Top of Available data

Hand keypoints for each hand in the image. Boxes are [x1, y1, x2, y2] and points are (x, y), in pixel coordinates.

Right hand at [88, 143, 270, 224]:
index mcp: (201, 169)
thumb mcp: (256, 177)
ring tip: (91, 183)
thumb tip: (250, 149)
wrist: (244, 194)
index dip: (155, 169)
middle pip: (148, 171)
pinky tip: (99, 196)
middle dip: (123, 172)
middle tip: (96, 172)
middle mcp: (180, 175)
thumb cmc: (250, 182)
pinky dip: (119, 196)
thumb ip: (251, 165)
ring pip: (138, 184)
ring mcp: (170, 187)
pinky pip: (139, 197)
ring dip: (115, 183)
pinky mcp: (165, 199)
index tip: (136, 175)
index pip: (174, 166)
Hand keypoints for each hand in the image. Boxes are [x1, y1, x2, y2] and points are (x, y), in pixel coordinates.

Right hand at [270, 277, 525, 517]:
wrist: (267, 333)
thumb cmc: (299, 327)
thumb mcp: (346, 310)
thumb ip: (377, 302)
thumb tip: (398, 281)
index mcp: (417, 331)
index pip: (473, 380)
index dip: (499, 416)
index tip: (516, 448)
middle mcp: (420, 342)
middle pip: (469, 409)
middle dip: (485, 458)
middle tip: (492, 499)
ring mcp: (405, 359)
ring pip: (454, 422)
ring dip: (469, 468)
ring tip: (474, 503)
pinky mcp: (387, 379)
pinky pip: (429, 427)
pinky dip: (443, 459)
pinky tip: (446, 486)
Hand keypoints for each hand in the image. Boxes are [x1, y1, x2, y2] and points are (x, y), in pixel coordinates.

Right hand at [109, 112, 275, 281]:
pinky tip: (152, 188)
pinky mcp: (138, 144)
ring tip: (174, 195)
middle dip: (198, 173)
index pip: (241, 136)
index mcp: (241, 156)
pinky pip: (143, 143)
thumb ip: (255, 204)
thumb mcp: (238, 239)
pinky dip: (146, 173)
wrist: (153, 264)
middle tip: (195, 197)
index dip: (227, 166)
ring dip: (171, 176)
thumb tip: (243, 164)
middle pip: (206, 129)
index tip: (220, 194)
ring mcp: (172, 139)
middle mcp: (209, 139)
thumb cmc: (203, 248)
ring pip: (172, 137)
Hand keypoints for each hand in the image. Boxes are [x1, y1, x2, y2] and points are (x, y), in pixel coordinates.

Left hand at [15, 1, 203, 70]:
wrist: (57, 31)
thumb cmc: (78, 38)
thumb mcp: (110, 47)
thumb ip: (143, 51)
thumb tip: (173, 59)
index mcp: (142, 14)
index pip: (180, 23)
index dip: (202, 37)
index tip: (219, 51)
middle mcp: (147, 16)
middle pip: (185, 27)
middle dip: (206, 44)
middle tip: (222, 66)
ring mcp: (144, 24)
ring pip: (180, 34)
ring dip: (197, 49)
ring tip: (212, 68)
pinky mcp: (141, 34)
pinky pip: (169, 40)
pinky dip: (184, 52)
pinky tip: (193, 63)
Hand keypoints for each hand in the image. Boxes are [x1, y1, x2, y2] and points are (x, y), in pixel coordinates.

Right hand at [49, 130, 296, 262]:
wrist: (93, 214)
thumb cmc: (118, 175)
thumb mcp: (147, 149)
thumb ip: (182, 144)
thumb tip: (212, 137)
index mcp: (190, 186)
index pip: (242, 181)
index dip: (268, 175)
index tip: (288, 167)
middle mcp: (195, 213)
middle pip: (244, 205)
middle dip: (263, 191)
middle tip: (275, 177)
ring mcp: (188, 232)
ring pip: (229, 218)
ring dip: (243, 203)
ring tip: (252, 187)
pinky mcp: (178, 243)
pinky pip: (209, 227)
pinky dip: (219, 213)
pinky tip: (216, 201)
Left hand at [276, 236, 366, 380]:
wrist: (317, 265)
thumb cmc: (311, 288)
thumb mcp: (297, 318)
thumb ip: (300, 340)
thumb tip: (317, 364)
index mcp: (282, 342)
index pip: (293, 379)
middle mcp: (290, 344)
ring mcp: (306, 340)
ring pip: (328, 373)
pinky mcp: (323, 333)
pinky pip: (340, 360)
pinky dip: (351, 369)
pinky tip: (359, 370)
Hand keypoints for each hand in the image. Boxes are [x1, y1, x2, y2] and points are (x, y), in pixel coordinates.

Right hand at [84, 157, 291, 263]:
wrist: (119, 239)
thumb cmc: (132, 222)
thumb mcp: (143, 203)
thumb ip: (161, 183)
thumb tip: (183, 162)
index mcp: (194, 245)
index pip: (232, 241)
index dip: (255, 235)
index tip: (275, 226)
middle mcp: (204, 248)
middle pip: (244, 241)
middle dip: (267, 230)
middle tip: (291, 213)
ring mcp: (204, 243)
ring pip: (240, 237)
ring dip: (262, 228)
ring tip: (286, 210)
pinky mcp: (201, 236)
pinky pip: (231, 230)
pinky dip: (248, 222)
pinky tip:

Bottom of Available data

* _What to produce_: Print every entry exactly as written.

* _Solution to the exercise_:
Hand keypoints for each hand in the image. Boxes are [x1, y1, x2, y2] and points are (x, y), in pixel coordinates.

Right hand at [88, 143, 270, 224]:
index mcp: (201, 169)
thumb mcp: (256, 177)
ring tip: (91, 183)
thumb tip: (250, 149)
wrist: (244, 194)
index dip: (155, 169)
middle pip: (148, 171)
pinky tip: (99, 196)
middle dip: (123, 172)
middle tip: (96, 172)
middle mcp: (180, 175)
thumb cmc: (250, 182)
pinky dip: (119, 196)
thumb ip: (251, 165)
ring pip: (138, 184)
ring mcp: (170, 187)
pinky pip: (139, 197)
ring dip: (115, 183)
pinky mcp: (165, 199)
index tip: (136, 175)
index pip: (174, 166)
Hand keypoints for each hand in the image. Boxes are [x1, y1, x2, y2] and points are (x, y), in pixel coordinates.

Right hand at [270, 277, 525, 517]:
wrist: (267, 333)
thumb cmc: (299, 327)
thumb mcp: (346, 310)
thumb ip: (377, 302)
thumb tip: (398, 281)
index mcp: (417, 331)
index pip: (473, 380)
index dip: (499, 416)
index tip: (516, 448)
middle mcp: (420, 342)
middle pip: (469, 409)
middle dip: (485, 458)
middle tip: (492, 499)
ring mcp: (405, 359)
ring pip: (454, 422)
ring dip: (469, 468)
ring tip: (474, 503)
pinky mcp: (387, 379)
pinky pip: (429, 427)
pinky dip: (443, 459)
pinky tip: (446, 486)
Hand keypoints for each hand in the image. Boxes are [x1, y1, x2, y2] and points are (x, y), in pixel coordinates.

Right hand at [109, 112, 275, 281]:
pinky tip: (152, 188)
pinky mcp: (138, 144)
ring tip: (174, 195)
middle dip: (198, 173)
index pip: (241, 136)
index mcp: (241, 156)
pinky pip: (143, 143)
thumb ip: (255, 204)
thumb mcp: (238, 239)
pinky dip: (146, 173)
wrist: (153, 264)
middle tip: (195, 197)
index dip: (227, 166)
ring dip: (171, 176)
thumb tip: (243, 164)
middle pip: (206, 129)
index tip: (220, 194)
ring mcp: (172, 139)
middle mcp: (209, 139)
thumb cmc: (203, 248)
ring pip: (172, 137)
Hand keypoints for each hand in the image. Boxes are [x1, y1, x2, y2] and points are (x, y), in pixel coordinates.

Left hand at [15, 1, 203, 70]:
wrist: (57, 31)
thumb cmc: (78, 38)
thumb mcp: (110, 47)
thumb ip: (143, 51)
thumb tip: (173, 59)
index mcp: (142, 14)
index pip: (180, 23)
index dip: (202, 37)
index tip: (219, 51)
middle mcp: (147, 16)
middle pip: (185, 27)
middle dip: (206, 44)
middle tip: (222, 66)
ring mcp: (144, 24)
ring pip: (180, 34)
ring dip: (197, 49)
ring tip: (212, 68)
pinky mcp: (141, 34)
pinky pip: (169, 40)
pinky dip: (184, 52)
pinky tip: (193, 63)
Hand keypoints for each hand in the image. Boxes are [x1, y1, x2, y2] and points are (x, y), in pixel coordinates.

Right hand at [49, 130, 296, 262]:
wrist: (93, 214)
thumb cmc: (118, 175)
thumb mcp: (147, 149)
thumb ip: (182, 144)
thumb tip: (212, 137)
index mcp: (190, 186)
index pip: (242, 181)
index dip: (268, 175)
index tip: (288, 167)
middle mcp: (195, 213)
middle pip: (244, 205)
middle dip: (263, 191)
middle tip: (275, 177)
ring mcp: (188, 232)
ring pip: (229, 218)
ring dip: (243, 203)
ring tip: (252, 187)
pinky mcp: (178, 243)
pinky pip: (209, 227)
pinky dip: (219, 213)
pinky tip: (216, 201)
Left hand at [276, 236, 366, 380]:
wrist: (317, 265)
thumb cmc: (311, 288)
thumb mcp: (297, 318)
thumb ip: (300, 340)
thumb tip: (317, 364)
index mcp: (282, 342)
index pip: (293, 379)
middle mcp: (290, 344)
ring mcp: (306, 340)
ring pip: (328, 373)
pinky mcp: (323, 333)
pinky pip: (340, 360)
pinky dip: (351, 369)
pinky tip: (359, 370)
Hand keypoints for each hand in the image. Boxes are [x1, y1, x2, y2] and points are (x, y), in pixel coordinates.

Right hand at [84, 157, 291, 263]:
wrist: (119, 239)
thumb cmc: (132, 222)
thumb mcp: (143, 203)
thumb ip: (161, 183)
thumb tip: (183, 162)
index mcp: (194, 245)
index pip: (232, 241)
index dip: (255, 235)
index tip: (275, 226)
middle mcp: (204, 248)
middle pip: (244, 241)
middle dip: (267, 230)
middle tip: (291, 213)
ring mcp: (204, 243)
ring pip: (240, 237)
ring dip: (262, 228)
ring tip: (286, 210)
pinky mcp: (201, 236)
pinky pip: (231, 230)
pinky dip: (248, 222)
pinky tip:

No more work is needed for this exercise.